I have the feeling that the problem is hard to reproduce because I directly boot from iSCSI cofigured via UEFI. The system is completely diskless and does not use PXE.

This is totally beyond my experience. You are upgrading a diskless workstation that is remote and using iscsi boot. Thus the upgrade and reboot would seem to break your remote connection for the boot and I have no clue how the diskless part would function.

No it isn’t any different to any “normal” fedora installation without xserver used via locally connected keyboard and monitor.

I used the standard installer. It has all the functionality to install a system with iSCSI boot. But you also need a mainboard with this feature beeing implemented in the UEFI. I use a Supermicro H11SSL-i.

I’m not shure I should do this because the upgrade most probably never really started.

All the more reason to force the upgrade.
Be sure to mount the root filesystem and the nested ones to /mnt and its subdirectories respectively according to the linked documentation, and then proceed like this:

sudo dnf distro-sync --installroot=/mnt \
    --releasever=37 --setopt=deltarpm=false

I managed to mount the iscsi target from a live system and chrooted into the system. Unfortunately the logs did not help. Maybe because they are corrupt?

Anything I could look into?

Thanks for telling me a way how I can do that! I will definitely try that later. First I really would like to know what happened with my system and maybe even help a little in fixing a bug. Would you maybe help with this aswell?

Unfortunately, my experience with debugging boot issues is mostly superficial, so I can only suggest to isolate the problem:

  • Check the related file systems and fix errors, if any.
  • Check integrity of the package database and repair missing and corrupted files, if any.
  • Restore SELinux labels and regenerate initramfs.

Follow the official documentation if you want to proceed with dracut debugging.

Thanks for the suggestions! It’s a bit much and I don’t really know where to start so I’m a little lost. I started somewhere but found nothing to suspicios via rpm -qaV so started looking around a little and found something which seems strange to me. I realized that on partition 3 (mounted to /mnt) I have a /boot folder containing older stuff but also a rather old kernel of fc36. I then mounted partition 2 to /mnt2 and found the newer kernels. Why is it that I have a /boot folder in partition3 when I also have a separate boot partition 2? Did something went wrong in a previous upgrade? Did something similar hit me again this time?

Your boot partition must be properly mounted according to /etc/fstab, otherwise installing and upgrading packages such as GRUB and kernels will write files to an empty mount point, which may have happened in the past.

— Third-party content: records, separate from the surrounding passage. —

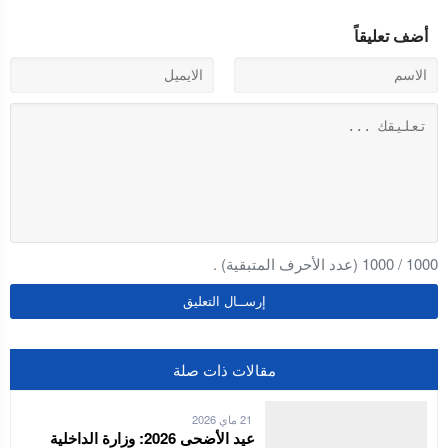
أضف تعليقاً
1000
/
1000
(عدد الأحرف المتبقية) .
مقالات ذات صلة
21 ماي 2026
عيد الأضحى 2026: وزارة الداخلية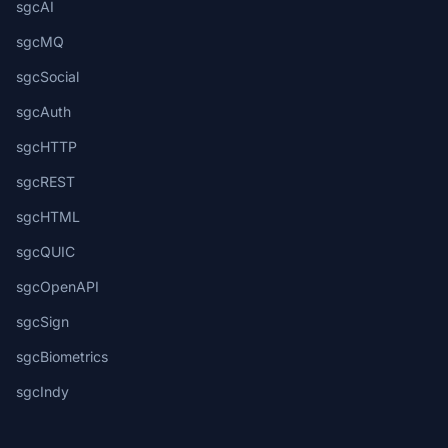
sgcAI
sgcMQ
sgcSocial
sgcAuth
sgcHTTP
sgcREST
sgcHTML
sgcQUIC
sgcOpenAPI
sgcSign
sgcBiometrics
sgcIndy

To add more detail to the above.
The root file system must have a mount point where another (partition) file system may be attached. This is /boot.
Then that newly attached file system must have another mount point (/boot/efi) where the next file system may be attached.

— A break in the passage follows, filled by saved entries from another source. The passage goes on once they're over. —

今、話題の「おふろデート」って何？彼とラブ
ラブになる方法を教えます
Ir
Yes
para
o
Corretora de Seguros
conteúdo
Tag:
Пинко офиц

Failure to have each and all necessary file systems mounted may result in apps writing to the root file system at the mount point, and then those files written in that manner “disappear” from the system when the file system is actually mounted. It also may result in failure to properly write data if the directory structure needed does not exist when a partition is not mounted.

This means that should a user have even one of the normal file systems not properly mounted and perform an update the system will now be unable to access the updated files at some point and it may cause unanticipated errors due to file system and file mismatches.

The /boot folder on partition 3 is the mount point for the partition 2 file system. When mounted it appears as a single device to the user.

I’m very sorry that my unclear messages lead to you investing your time in explaining things that are perfectly clear to me. I try to choose different words this time.

I am wondering why some partitions where not mounted correctly in the past, such that files were written to /boot on partition 3. I did not configure anything myself on that system. The iSCSI booting was configured perfectly well by the installer and nothing was changed (I am not even 100% sure the problem is related to iSCSI booting). There must be some kind of bug and I wonder where to start digging or whom to ask.